[Structured pose outputs]
= = = =
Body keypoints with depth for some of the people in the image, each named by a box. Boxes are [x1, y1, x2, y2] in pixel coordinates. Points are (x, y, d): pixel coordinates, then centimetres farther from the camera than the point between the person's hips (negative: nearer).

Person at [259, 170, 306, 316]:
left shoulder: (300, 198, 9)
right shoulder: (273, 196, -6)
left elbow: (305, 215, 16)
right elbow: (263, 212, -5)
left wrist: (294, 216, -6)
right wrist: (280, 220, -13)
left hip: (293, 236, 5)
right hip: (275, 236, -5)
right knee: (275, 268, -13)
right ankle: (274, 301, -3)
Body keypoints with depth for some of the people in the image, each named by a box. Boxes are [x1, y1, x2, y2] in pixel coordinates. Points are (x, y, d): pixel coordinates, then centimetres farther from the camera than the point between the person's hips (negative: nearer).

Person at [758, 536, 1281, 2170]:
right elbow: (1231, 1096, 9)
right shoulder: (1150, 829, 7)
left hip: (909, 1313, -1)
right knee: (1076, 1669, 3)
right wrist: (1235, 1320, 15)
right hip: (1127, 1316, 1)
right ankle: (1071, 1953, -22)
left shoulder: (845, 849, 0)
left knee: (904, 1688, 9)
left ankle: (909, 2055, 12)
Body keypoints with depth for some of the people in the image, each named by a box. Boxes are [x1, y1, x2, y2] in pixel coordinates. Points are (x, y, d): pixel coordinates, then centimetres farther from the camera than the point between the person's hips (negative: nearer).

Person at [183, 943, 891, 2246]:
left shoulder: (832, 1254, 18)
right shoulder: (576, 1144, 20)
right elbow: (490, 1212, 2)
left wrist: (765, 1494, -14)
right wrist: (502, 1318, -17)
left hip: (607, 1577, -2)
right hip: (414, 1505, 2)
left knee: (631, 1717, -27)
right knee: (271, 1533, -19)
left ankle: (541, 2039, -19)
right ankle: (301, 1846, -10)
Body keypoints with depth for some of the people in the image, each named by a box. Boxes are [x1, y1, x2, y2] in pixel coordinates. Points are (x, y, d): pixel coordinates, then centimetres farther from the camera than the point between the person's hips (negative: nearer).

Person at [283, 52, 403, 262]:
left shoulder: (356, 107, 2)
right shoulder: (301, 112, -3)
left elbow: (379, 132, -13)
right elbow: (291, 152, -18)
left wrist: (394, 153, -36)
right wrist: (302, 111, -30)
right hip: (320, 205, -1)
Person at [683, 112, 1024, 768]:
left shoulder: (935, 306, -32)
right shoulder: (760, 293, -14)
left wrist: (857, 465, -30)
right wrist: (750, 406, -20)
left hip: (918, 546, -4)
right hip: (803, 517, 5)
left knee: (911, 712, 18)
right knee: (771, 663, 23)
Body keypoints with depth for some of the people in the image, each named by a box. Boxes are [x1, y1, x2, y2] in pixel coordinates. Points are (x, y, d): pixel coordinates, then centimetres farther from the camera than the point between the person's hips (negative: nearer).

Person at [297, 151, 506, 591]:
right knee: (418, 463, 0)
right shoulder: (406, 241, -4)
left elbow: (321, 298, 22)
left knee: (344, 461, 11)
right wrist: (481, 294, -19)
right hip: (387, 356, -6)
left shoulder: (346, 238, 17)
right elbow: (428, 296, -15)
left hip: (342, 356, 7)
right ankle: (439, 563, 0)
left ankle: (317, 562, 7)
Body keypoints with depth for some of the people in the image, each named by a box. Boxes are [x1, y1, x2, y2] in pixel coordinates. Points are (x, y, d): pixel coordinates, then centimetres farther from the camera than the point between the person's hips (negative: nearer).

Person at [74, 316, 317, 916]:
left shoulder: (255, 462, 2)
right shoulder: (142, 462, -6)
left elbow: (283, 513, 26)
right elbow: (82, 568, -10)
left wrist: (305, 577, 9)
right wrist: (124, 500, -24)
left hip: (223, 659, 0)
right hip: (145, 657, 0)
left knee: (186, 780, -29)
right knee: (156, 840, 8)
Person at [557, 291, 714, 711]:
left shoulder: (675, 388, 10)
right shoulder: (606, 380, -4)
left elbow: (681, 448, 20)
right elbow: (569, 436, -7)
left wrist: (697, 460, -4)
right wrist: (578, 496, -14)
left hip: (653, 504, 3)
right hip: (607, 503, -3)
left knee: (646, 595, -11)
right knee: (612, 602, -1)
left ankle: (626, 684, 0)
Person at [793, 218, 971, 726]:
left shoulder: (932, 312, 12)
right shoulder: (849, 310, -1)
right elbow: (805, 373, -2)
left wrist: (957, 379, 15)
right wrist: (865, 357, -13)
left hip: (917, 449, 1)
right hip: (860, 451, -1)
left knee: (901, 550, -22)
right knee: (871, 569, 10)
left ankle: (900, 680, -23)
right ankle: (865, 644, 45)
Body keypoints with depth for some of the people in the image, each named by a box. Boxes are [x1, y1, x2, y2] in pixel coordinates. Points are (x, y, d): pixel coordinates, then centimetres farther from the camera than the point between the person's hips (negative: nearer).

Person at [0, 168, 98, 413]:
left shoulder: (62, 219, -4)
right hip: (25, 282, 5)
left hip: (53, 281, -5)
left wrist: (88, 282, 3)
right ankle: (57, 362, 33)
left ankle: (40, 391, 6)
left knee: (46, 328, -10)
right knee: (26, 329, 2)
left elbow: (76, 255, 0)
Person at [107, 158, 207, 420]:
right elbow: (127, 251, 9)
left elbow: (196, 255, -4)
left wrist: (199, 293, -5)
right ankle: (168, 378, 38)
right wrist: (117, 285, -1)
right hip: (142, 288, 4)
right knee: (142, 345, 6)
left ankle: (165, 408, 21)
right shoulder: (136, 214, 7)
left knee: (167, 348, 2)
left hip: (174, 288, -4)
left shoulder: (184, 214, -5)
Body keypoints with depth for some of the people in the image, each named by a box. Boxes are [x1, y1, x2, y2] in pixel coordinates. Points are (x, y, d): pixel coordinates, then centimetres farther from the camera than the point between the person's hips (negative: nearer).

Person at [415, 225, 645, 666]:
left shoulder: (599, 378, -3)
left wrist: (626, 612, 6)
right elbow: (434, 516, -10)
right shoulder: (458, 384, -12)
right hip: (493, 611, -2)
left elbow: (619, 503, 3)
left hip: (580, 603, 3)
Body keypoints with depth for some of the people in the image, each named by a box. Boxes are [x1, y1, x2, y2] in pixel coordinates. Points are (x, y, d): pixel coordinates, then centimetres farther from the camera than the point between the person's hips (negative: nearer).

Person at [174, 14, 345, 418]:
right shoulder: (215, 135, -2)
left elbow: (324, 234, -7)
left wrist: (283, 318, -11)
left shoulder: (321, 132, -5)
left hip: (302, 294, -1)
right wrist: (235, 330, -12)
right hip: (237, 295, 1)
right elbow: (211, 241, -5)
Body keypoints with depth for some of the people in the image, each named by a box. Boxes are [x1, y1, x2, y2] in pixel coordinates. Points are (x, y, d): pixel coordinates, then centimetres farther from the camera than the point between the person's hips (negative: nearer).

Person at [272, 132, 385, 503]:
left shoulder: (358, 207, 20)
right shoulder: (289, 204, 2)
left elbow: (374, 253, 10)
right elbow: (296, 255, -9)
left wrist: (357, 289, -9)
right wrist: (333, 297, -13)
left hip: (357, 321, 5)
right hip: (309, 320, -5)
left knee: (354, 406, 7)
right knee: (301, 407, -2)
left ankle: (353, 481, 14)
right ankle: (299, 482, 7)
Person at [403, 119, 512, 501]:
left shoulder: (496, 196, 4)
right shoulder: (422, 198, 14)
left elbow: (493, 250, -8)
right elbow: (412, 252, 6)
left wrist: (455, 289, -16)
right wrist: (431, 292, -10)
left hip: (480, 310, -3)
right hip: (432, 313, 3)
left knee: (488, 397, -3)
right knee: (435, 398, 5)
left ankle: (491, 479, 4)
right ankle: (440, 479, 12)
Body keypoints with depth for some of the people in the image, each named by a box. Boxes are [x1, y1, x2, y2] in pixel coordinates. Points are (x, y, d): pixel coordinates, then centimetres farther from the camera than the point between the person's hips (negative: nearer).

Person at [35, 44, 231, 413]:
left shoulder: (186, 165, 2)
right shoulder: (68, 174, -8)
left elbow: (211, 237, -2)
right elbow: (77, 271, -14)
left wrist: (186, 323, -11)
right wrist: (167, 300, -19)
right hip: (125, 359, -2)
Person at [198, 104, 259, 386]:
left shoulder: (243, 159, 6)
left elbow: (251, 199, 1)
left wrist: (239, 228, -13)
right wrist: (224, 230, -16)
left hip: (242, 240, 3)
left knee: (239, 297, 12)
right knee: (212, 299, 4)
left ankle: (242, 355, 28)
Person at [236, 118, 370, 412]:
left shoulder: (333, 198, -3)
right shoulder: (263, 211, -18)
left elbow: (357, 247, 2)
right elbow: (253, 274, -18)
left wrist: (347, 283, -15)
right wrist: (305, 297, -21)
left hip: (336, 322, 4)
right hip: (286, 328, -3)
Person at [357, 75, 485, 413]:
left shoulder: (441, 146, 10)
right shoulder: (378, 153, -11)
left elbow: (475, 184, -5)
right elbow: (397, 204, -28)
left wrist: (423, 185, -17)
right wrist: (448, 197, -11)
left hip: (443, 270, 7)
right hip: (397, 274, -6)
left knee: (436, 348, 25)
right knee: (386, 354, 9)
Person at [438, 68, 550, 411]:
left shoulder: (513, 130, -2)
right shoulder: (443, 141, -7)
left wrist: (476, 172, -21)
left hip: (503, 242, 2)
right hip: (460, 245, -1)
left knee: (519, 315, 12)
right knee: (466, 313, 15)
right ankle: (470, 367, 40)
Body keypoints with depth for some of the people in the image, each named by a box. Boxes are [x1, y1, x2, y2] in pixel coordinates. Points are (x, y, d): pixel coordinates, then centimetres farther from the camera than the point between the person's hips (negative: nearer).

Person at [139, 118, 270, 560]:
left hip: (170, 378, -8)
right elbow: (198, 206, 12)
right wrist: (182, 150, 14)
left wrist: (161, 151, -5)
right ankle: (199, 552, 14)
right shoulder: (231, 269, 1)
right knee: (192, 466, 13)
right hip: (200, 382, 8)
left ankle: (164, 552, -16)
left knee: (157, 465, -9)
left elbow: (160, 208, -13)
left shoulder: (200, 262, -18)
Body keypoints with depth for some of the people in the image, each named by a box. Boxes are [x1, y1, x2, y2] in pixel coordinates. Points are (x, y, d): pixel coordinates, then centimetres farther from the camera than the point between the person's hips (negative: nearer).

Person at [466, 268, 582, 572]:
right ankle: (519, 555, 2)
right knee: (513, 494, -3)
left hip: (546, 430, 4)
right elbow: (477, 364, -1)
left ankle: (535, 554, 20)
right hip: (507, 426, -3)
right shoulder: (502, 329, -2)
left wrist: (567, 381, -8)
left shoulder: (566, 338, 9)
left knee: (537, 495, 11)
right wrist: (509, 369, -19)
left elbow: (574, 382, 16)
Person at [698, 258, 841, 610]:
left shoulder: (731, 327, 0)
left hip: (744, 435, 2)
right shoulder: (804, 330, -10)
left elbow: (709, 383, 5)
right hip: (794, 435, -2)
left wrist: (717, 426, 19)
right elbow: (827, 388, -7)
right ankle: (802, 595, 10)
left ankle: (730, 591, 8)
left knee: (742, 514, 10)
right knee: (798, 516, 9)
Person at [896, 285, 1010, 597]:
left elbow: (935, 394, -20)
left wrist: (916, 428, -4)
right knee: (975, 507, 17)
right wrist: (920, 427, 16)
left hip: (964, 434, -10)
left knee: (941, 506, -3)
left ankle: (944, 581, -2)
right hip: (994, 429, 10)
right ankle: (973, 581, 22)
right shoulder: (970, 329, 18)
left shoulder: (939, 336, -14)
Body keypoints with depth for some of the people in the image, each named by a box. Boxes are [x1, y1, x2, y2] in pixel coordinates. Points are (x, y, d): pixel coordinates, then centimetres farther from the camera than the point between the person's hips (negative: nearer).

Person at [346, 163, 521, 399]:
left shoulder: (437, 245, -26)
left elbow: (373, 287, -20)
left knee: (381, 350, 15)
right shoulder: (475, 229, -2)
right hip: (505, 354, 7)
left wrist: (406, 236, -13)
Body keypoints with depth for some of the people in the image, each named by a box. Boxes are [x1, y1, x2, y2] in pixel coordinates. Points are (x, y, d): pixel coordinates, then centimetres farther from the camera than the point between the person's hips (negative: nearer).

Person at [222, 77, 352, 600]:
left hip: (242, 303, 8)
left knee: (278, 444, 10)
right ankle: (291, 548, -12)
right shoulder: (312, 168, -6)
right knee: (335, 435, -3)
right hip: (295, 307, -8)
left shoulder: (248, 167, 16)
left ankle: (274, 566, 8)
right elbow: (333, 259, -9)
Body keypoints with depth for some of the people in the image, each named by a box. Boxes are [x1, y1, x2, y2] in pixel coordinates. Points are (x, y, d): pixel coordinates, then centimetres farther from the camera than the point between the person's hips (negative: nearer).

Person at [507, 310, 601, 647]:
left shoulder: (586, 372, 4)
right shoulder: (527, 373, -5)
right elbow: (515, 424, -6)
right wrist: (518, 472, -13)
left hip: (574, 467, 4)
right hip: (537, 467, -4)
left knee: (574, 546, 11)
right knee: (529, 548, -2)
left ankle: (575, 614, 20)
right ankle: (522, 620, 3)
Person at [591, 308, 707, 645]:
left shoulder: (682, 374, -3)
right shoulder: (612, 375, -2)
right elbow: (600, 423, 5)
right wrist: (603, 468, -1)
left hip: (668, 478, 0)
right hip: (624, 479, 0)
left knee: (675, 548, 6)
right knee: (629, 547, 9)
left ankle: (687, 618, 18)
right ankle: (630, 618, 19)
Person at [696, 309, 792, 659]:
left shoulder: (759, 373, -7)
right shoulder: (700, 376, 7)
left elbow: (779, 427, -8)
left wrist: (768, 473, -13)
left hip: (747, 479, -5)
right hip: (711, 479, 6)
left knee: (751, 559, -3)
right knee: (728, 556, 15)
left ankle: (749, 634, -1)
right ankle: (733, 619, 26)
= = = =
WORK TO COMPLETE –
Copy out the range of lines above starting at the line with "right ankle: (301, 1846, -10)" and ending at the line with "right knee: (771, 663, 23)", exactly and including both.

FINAL ANSWER –
right ankle: (301, 1846, -10)
Body keypoints with depth for some of the people in the image, each named by a box. Boxes are [x1, y1, x2, y2] in pixel coordinates. Points are (x, y, d): pixel coordinates, then centimetres farther from the camera than the point between the person's hips (negative: nearer).

Person at [283, 52, 403, 262]:
left shoulder: (356, 107, 2)
right shoulder: (301, 112, -3)
left elbow: (379, 132, -13)
right elbow: (291, 152, -18)
left wrist: (394, 153, -36)
right wrist: (302, 111, -30)
right hip: (320, 205, -1)
Person at [683, 112, 1024, 768]:
left shoulder: (935, 306, -32)
right shoulder: (760, 293, -14)
left wrist: (857, 465, -30)
right wrist: (750, 406, -20)
left hip: (918, 546, -4)
right hip: (803, 517, 5)
left knee: (911, 712, 18)
right knee: (771, 663, 23)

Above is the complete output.